Экспозиция улья вполне может стать долгосрочным, долгоиграющим театральным проектом. Зрители примерно знают историю, «размещенную» в том или ином окне, – они ее видели, но видели версию или фрагмент, а ведь смысл не просто меняется, но и вообще устанавливается в зависимости от порядка взаимного индуцирования, от контекста улья. Ведь порядок пробуждения и связанная с ним непредсказуемость взаимной хроноиндукции, гарантирует зрителям, что сегодня они увидят нечто новое и нечто иное, но не другую пьесу, а вариацию в духе бесконечного сериала. Каждый достаточно большой и стабильный театр мог бы иметь такой зал Иллюзиона Времени – как постоянно работающую лабораторию (полигон) и как поток представления non stop.
Театр, в котором идет день за днем Иллюзион Времени, может и в самом деле оказаться несравненным инструментом познания для исследования / понимания истории и даже изохронии мира, то есть хронопоэзиса вообще.
Можно высказать предположение, что среди отеплившихся событийностей побеждают те, что имеют наибольшее сходство с внятной историей, – преимуществом обладают сюжетные, хорошо темперированные потоки. Предположим, ячейки снабжены фиксаторами зрительского внимания, которое является для них важным ресурсом выживания и последующего процветания, с ним также тесно связана способность к индуцированию остальных замороженных историй, а также устойчивость к блокировке со стороны соседних, в том числе и более мощных, хронопотоков.
«Моя история» есть в любом случае
Однако не только славный одесский бандит, но даже и кровавый диктатор не может занять внимание безраздельно и слишком надолго. Яркие иллюминации событийности быстро выгорают: только что все взоры были привлечены к агонии Гитлера, и вот вдруг обращает на себя внимание влюбленная парочка, а в глазах у них читается: «Да пошли вы со своим Гитлером!» Преимущество ярко выраженной сюжетности и всеохватности не является абсолютным – таков уж странный, но универсальный закон хронопоэзиса, всякого хронопоэзиса, всякой Истории.
Во-первых, имеет место выгорание исходных и расходных материалов, иногда в виде фейерверка. Во-вторых, всякая захваченная, витрифицированная индукцией история тяготеет к тому, чтобы стать «моей» и тем самым своей собственной историей. По природе своей все подлинные истории центробежны, и лишь мощные, но привходящие обстоятельства упаковывают их в единый поток. Тут важно еще вот что: начиная с некоторого момента вход в анабиоз невозможен, отложить проживание больше нельзя, какие бы критические условия ни сложились. Таков не только Рубикон Истории, но и Рубикон всех хронопоэзисов. Театр мог бы дать наглядно-чувственную достоверность такого Рубикона, санкционировав его в качестве своего рода научного понятия.

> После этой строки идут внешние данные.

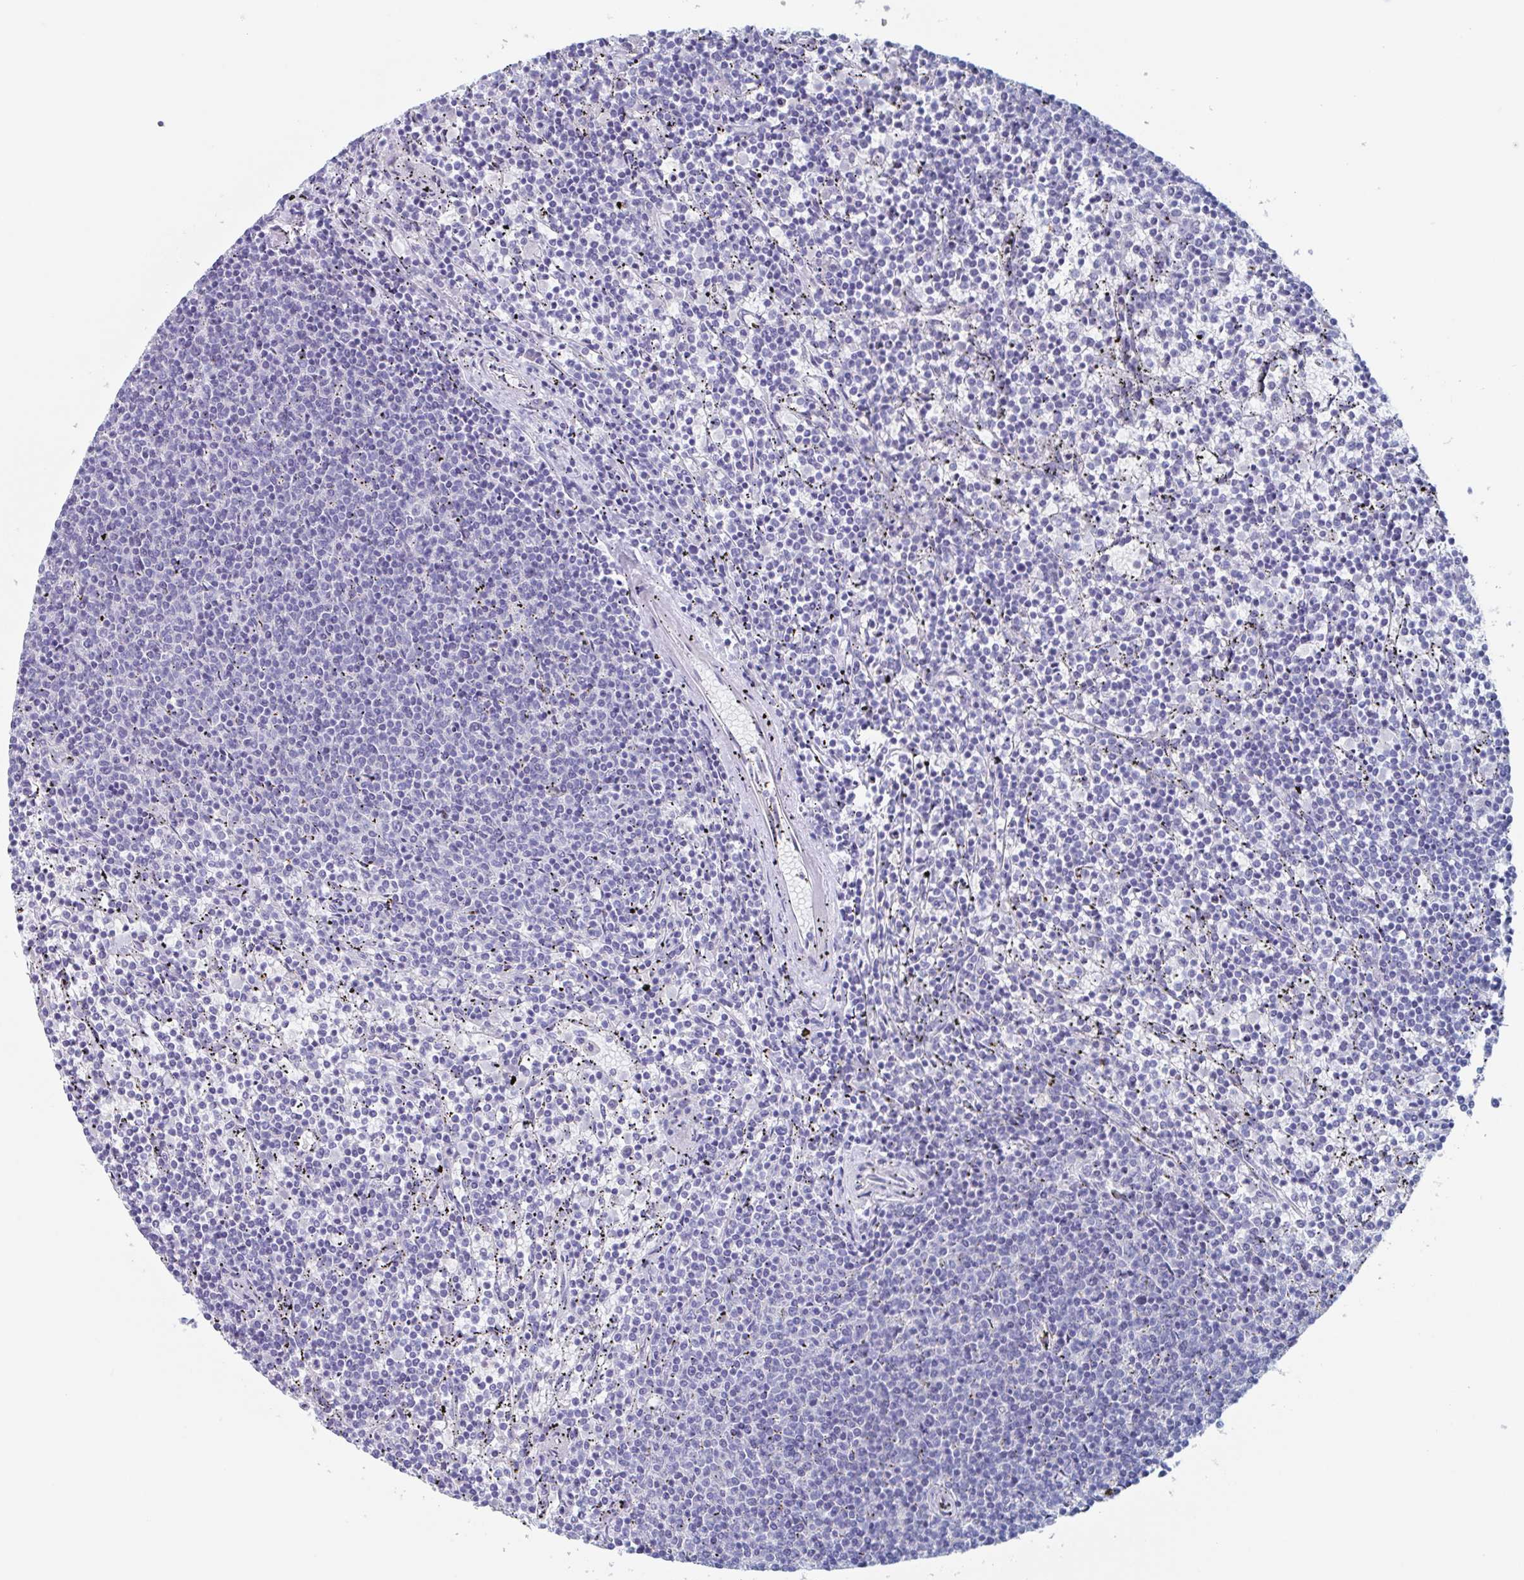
{"staining": {"intensity": "negative", "quantity": "none", "location": "none"}, "tissue": "lymphoma", "cell_type": "Tumor cells", "image_type": "cancer", "snomed": [{"axis": "morphology", "description": "Malignant lymphoma, non-Hodgkin's type, Low grade"}, {"axis": "topography", "description": "Spleen"}], "caption": "This is an immunohistochemistry (IHC) image of human lymphoma. There is no positivity in tumor cells.", "gene": "NT5C3B", "patient": {"sex": "female", "age": 50}}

Далее. Вскрытые пласты времени выбрасывают некий событийный поток, и вот он со своими чеканными, ярко выписанными различиями, со своей подготовленной, хорошо темперированной кульминацией врывается в историю и даже становится историей, пригодной для хроник и учебников. Но тут его подстерегает новая превратность: конкуренция на предмет яркости и отчетливости соответствующего сюжета. Новая, более поздняя, но еще более внятная версия может захватить и потопить предыдущую. Так мы можем представить себе, что и до Бени Крика существовал удачливый и популярный одесский вор, ну, скажем, Фима Крюк. Его проделки впечатляли, как говорится: «Я вам не скажу за всю Одессу, // Вся Одесса очень велика, // Но и Молдаванка и Пересыпь // Уважали Фимочку Крюка». Но потом пришел Беня Крик и хладнокровно присвоил его историю, ничего специально для этого не делая, а просто запечатлевая яркую монограмму своей собственной незабываемой истории. Мы выносим за скобки то, что в данном случае речь идет о персонаже Бабеля, ведь этому же правилу подчинялась, например, письменная и уж тем более устная история греков.